By Richard A. Sherer | December 1, 2006

A new study comparing the benefits of second-generation antipsychotics (SGAs) with their older counterparts in patients with schizophrenia has yielded a surprising result. The study, funded by the UK National Health Service, found that the overall differences between first- and second-generation antipsychotics "did not reach statistical significance."

Appearing in the October 2006 issue of Archives of General Psychiatry, the findings from the project called the Cost Utility of the Latest Antipsychotics in Schizophrenia Study (CUtLASS) surprised the research team that reported them.

"If the investigators themselves had any bias or previous expectations, it was in favor of SGAs; we were surprised to refute that hypothesis," they wrote. "The results of this pragmatic randomized trial refute the hypothesis that the use of SGAs is superior to the use of FGAs [first-generation antipsychotics] in terms of quality of life at 1 year," they wrote, adding, "The confidence intervals for this effect in the opposite direction were wide, including the possibility of a small benefit for SGAs, but much smaller than we had hypothesized."

"What this study and the CATIE [Clinical Antipsychotic Trials of Intervention Effectiveness] study suggest is that FGAs, which are much cheaper than the SGAs, are a reasonable choice," said Anthony F. Lehman, MD, chair of the department of psychiatry at the University of Maryland School of Medicine. "In the recent era, one felt like he was giving inferior care if he prescribed an older drug."

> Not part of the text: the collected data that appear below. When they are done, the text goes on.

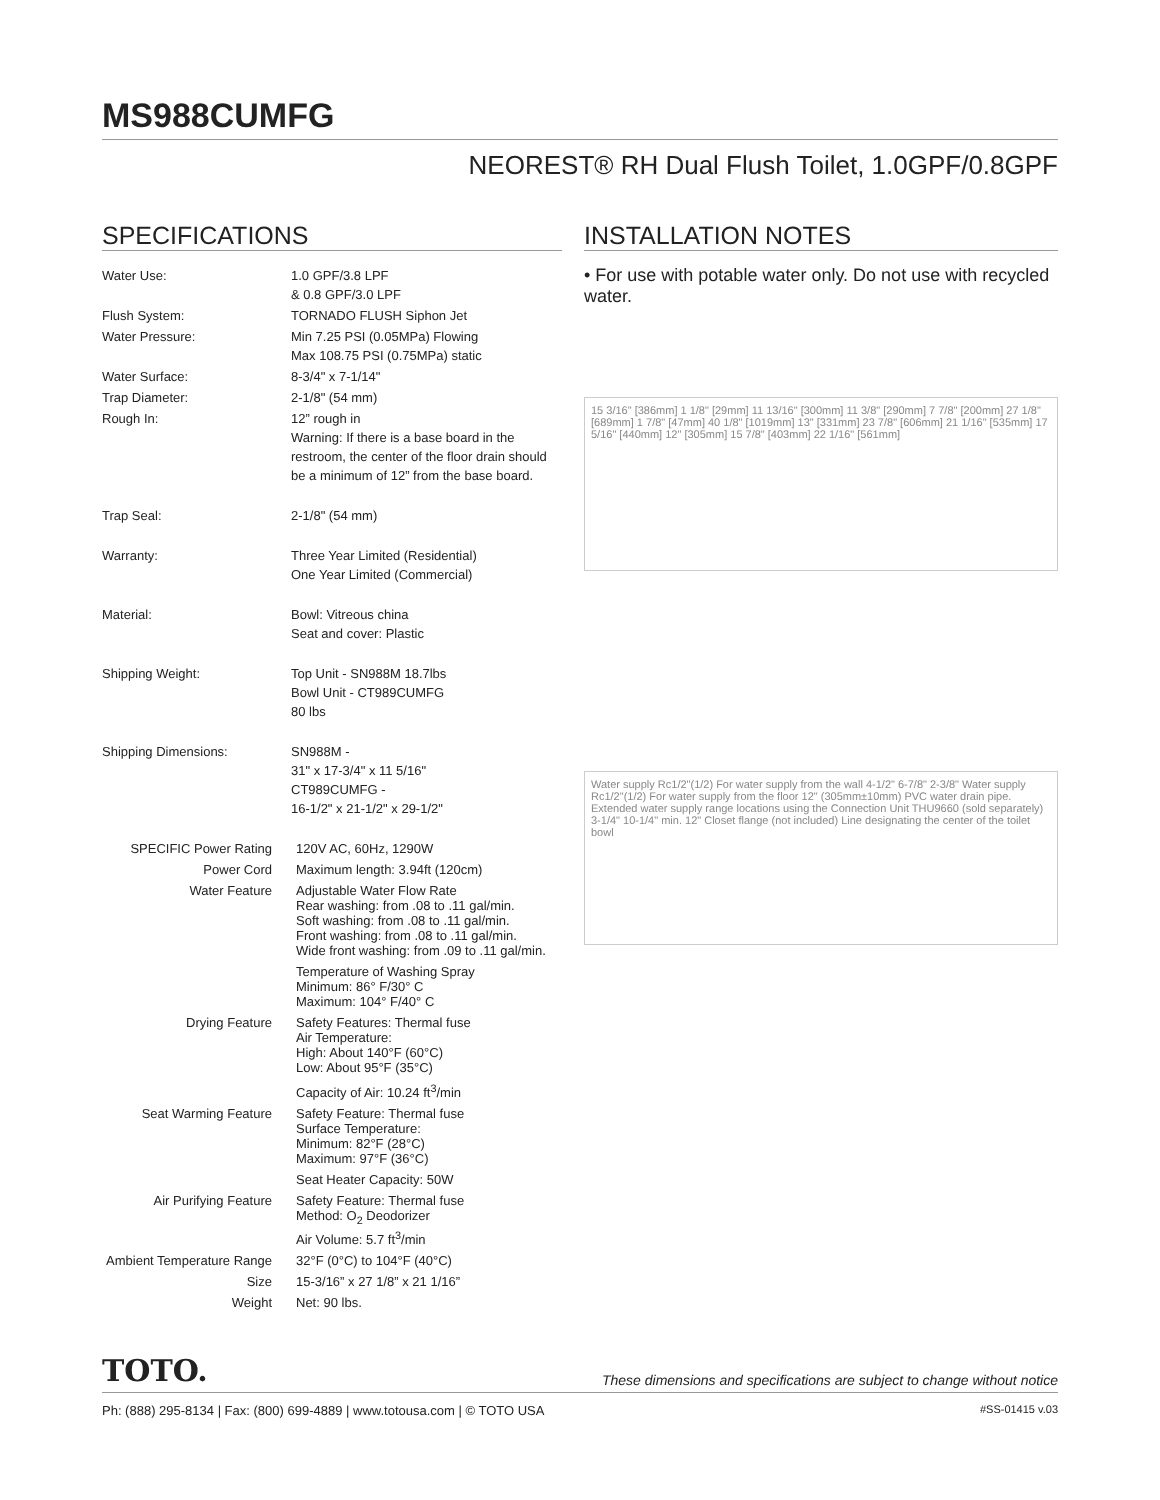MS988CUMFG
NEOREST® RH Dual Flush Toilet, 1.0GPF/0.8GPF
SPECIFICATIONS
| Water Use: | 1.0 GPF/3.8 LPF & 0.8 GPF/3.0 LPF |
| Flush System: | TORNADO FLUSH Siphon Jet |
| Water Pressure: | Min 7.25 PSI (0.05MPa) Flowing Max 108.75 PSI (0.75MPa) static |
| Water Surface: | 8-3/4" x 7-1/14" |
| Trap Diameter: | 2-1/8" (54 mm) |
| Rough In: | 12” rough in Warning: If there is a base board in the restroom, the center of the floor drain should be a minimum of 12” from the base board. |
| Trap Seal: | 2-1/8" (54 mm) |
| Warranty: | Three Year Limited (Residential) One Year Limited (Commercial) |
| Material: | Bowl: Vitreous china Seat and cover: Plastic |
| Shipping Weight: | Top Unit - SN988M 18.7lbs Bowl Unit - CT989CUMFG 80 lbs |
| Shipping Dimensions: | SN988M - 31" x 17-3/4" x 11 5/16" CT989CUMFG - 16-1/2" x 21-1/2" x 29-1/2" |
| SPECIFIC Power Rating | 120V AC, 60Hz, 1290W |
| Power Cord | Maximum length: 3.94ft (120cm) |
| Water Feature | Adjustable Water Flow Rate Rear washing: from .08 to .11 gal/min. Soft washing: from .08 to .11 gal/min. Front washing: from .08 to .11 gal/min. Wide front washing: from .09 to .11 gal/min. |
| | Temperature of Washing Spray Minimum: 86° F/30° C Maximum: 104° F/40° C |
| Drying Feature | Safety Features: Thermal fuse Air Temperature: High: About 140°F (60°C) Low: About 95°F (35°C) |
| | Capacity of Air: 10.24 ft<sup>3</sup>/min |
| Seat Warming Feature | Safety Feature: Thermal fuse Surface Temperature: Minimum: 82°F (28°C) Maximum: 97°F (36°C) |
| | Seat Heater Capacity: 50W |
| Air Purifying Feature | Safety Feature: Thermal fuse Method: O<sub>2</sub> Deodorizer Air Volume: 5.7 ft<sup>3</sup>/min |
| Ambient Temperature Range | 32°F (0°C) to 104°F (40°C) |
| Size | 15-3/16” x 27 1/8” x 21 1/16” |
| Weight | Net: 90 lbs. |
INSTALLATION NOTES
• For use with potable water only. Do not use with recycled water.
15 3/16" [386mm] 1 1/8" [29mm] 11 13/16" [300mm] 11 3/8" [290mm] 7 7/8" [200mm] 27 1/8" [689mm] 1 7/8" [47mm] 40 1/8" [1019mm] 13" [331mm] 23 7/8" [606mm] 21 1/16" [535mm] 17 5/16" [440mm] 12" [305mm] 15 7/8" [403mm] 22 1/16" [561mm]
Water supply Rc1/2"(1/2) For water supply from the wall 4-1/2" 6-7/8" 2-3/8" Water supply Rc1/2"(1/2) For water supply from the floor 12" (305mm±10mm) PVC water drain pipe. Extended water supply range locations using the Connection Unit THU9660 (sold separately) 3-1/4" 10-1/4" min. 12" Closet flange (not included) Line designating the center of the toilet bowl
TOTO. These dimensions and specifications are subject to change without notice
Ph: (888) 295-8134 | Fax: (800) 699-4889 | www.totousa.com | © TOTO USA #SS-01415 v.03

But Lehman noted that treatment for schizophrenia is not a one-size-fits-all proposition. "Taking it from the data to actual practice, what we have to remember is that no one is average. All of these studies tell us about average effects. On average, the agents yield about the same results. That doesn't really predict for an individual patient what's going to happen.

"In clinical practice, you select a drug based on a variety of factors for the needs of the patients: the history of side effects, the prior response to a particular agent, the preference the patient has. You can even add cost into this. You make an informed choice for the patient [of] the best drug to at least start with. What these studies show is that the advantages of one or the other drug may be less than we might have thought they were."

In recent years, second-generation or atypical antipsychotics have attracted a following based in part on concerns that patients receiving the older, or first-generation, drugs "have had a suboptimal outcome, with symptomatic relapses and disabling adverse effects, particularly sedation and extrapyramidal symptoms [EPS]," according to the CUtLASS researchers.